Ihre Aktionstage waren überschattet worden von dem bislang größten Schiffsunglück in der Region in diesem Jahr. Am Dienstagabend war bekannt geworden, dass 54 Eritreer, die Ende Juni in Libyen in See gestochen waren, auf dem Meer gestorben sind. Sie konnten zwar binnen eines Tages die italienische Küste fast erreichen, wurden dann aber vom Wind wieder auf das offene Meer hinausgetrieben. Eine Delegation von B4P besuchte den einzigen Überlebenden im Krankenhaus von Zarzis in Tunesien.

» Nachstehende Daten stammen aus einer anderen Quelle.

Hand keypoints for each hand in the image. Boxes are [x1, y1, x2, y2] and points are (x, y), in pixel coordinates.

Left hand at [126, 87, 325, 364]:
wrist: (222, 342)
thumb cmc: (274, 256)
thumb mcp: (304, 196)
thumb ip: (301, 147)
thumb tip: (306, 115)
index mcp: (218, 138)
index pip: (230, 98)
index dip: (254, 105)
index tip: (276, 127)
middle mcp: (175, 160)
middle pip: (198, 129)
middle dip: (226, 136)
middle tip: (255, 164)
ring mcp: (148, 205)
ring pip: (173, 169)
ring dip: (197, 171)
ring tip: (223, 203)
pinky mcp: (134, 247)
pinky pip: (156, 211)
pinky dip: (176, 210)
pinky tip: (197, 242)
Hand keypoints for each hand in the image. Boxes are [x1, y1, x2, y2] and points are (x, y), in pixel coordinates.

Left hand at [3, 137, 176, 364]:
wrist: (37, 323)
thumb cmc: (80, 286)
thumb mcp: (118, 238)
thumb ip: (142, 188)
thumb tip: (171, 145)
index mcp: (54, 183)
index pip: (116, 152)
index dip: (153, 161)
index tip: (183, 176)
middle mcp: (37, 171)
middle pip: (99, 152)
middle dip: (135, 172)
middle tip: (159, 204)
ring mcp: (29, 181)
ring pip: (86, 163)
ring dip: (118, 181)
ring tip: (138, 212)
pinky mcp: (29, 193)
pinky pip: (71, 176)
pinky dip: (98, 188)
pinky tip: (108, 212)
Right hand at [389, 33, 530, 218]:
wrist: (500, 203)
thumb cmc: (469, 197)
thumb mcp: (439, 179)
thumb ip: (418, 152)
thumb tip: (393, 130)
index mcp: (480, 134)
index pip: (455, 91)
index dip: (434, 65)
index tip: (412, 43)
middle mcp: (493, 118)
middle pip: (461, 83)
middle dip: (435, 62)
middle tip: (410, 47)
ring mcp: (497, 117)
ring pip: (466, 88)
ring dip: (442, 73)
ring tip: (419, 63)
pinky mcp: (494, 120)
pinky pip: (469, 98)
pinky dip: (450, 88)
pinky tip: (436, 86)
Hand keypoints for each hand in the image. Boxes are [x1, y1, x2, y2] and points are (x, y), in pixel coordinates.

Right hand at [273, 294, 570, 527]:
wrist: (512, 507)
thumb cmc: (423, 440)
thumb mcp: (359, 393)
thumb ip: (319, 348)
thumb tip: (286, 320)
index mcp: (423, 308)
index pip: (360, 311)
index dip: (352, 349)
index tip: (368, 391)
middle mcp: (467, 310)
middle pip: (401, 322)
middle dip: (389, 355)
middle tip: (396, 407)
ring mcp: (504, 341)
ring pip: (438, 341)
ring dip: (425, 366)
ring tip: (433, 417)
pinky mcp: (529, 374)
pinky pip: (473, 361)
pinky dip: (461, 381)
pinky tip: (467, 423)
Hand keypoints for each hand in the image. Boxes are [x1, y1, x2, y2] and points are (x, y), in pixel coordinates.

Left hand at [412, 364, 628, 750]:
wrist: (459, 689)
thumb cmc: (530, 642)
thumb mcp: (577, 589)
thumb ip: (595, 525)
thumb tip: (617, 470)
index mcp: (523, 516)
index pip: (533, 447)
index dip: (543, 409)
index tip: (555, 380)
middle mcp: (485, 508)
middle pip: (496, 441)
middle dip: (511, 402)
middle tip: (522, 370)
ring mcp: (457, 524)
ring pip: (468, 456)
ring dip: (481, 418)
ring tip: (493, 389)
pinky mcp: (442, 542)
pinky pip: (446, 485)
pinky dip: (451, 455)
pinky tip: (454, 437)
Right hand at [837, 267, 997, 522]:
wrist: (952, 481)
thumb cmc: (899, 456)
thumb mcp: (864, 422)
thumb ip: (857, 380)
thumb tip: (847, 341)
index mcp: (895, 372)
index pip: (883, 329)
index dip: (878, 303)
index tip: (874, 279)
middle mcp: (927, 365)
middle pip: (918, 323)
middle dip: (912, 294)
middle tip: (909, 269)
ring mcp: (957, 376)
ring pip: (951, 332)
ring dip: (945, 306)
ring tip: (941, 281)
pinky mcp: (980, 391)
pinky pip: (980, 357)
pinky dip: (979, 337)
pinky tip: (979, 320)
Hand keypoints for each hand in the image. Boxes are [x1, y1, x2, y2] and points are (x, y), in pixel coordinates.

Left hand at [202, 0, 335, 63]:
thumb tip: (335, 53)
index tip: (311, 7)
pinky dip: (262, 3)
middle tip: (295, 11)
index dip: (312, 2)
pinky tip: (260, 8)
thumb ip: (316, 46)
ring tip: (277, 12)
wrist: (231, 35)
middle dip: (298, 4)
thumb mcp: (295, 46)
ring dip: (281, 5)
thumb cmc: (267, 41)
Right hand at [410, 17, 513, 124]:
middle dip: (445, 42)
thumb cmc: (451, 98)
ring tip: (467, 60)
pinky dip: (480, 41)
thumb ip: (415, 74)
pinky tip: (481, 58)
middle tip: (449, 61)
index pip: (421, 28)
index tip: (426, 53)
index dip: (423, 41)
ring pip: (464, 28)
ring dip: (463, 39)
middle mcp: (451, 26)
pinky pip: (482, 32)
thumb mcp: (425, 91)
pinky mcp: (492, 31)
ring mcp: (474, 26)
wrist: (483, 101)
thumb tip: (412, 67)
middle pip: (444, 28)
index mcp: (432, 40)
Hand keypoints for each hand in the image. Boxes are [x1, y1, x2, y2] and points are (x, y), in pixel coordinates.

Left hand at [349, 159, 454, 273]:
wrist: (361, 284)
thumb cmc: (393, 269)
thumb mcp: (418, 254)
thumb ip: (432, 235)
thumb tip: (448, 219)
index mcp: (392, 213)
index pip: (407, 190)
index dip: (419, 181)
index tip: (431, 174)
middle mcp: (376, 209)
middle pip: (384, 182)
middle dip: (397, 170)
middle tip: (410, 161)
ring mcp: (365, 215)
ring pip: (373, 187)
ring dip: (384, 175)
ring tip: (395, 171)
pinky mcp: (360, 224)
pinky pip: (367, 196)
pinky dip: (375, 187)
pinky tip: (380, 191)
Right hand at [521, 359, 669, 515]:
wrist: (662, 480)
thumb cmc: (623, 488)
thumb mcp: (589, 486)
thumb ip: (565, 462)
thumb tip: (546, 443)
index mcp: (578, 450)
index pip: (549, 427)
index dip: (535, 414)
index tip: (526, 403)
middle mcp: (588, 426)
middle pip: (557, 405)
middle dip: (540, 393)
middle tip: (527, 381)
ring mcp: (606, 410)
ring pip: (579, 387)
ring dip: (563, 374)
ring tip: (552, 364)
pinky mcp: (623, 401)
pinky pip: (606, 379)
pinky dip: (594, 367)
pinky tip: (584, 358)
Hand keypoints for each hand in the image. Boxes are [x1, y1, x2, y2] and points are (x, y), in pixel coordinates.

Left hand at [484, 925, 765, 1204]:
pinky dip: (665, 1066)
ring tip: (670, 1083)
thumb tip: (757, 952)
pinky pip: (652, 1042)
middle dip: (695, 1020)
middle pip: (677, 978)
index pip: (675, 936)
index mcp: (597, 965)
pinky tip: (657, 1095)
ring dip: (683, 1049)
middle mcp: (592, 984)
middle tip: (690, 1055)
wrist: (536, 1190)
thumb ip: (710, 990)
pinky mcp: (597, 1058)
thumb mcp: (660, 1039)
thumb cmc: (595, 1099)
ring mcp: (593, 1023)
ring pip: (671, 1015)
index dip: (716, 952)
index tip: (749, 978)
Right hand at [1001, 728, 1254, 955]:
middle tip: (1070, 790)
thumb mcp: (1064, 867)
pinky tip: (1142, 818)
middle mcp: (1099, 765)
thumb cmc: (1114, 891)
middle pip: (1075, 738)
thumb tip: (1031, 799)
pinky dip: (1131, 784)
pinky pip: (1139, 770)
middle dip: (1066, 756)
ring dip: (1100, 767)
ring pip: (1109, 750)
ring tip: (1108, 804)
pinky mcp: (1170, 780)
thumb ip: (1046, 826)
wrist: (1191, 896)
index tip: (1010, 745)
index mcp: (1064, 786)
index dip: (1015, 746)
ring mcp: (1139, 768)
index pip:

Zuvor hatten sich die B4P-Aktivisten in Sizilien das Internierungslager Milo angesehen, wo Italien über 180 Tunesier teils monatelang in Abschiebehaft hält. Auf zwei Mittelmeerfähren demonstrierten sie gegen die militärische Abschirmung der EU-Seegrenze. In Tunesien besuchten sie das Camp Choucha an der libyschen Grenze. Dort sitzen seit dem Libyen-Krieg über 3000 Flüchtlinge aus Eritrea, Somalia oder Äthiopien fest - bei Temperaturen von über 40 Grad und rationiertem Trinkwasser. Viele von ihnen sind nicht als Flüchtlinge anerkannt und müssen mit Abschiebung rechnen. Immer wieder versuchen deswegen Menschen aus Choucha, per Boot nach Italien zu gelangen.

Die B4P-Aktivisten brachten eine Gruppe der Campbewohner nach Monastir. Dort waren am Wochenende Hunderte Gewerkschafter und Delegierte aus der ganzen Welt zusammengekommen, um das erste Weltsozialforum in der Arabischen Welt, das Anfang 2013 in Tunesien stattfinden wird, vorzubereiten. Migration soll ein Schwerpunktthema des Treffens werden.

Die Vorträge, die B4P am Freitag in den Räumen der Universität von Monastir hielt, zogen Hunderte Zuhörer an. Unter ihnen waren viele Mütter von Harraga, Flüchtlingen, die auf der Fahrt nach Europa verschwunden waren. »Eure Kinder könnten noch leben, aber sie sind tot, denn es wird ein Krieg gegen die Armen geführt, die aus dem Süden kommen«, sagte ein aufgebrachter algerischer Teilnehmer. »Wir müssen uns organisieren und diese Art von Neokolonialismus bekämpfen«, rief er.

Auch die Choucha-Flüchtlinge kamen zu Wort: »Wir sitzen in der Wüste fest, dort kann kein Mensch länger leben. Europa darf das nicht länger zulassen. Wir brauchen Hilfe«, sagte ein junger Somalier. »Europa will den freien Austausch von Waren und Kapital mit Afrika«, sagte ein Aktivist aus Mali. »Aber die Afrikaner sollen draußen bleiben. Um dies durchzusetzen, wird sogar ihr Tod in Kauf genommen. Das dürfen wir nicht hinnehmen«, sagte er.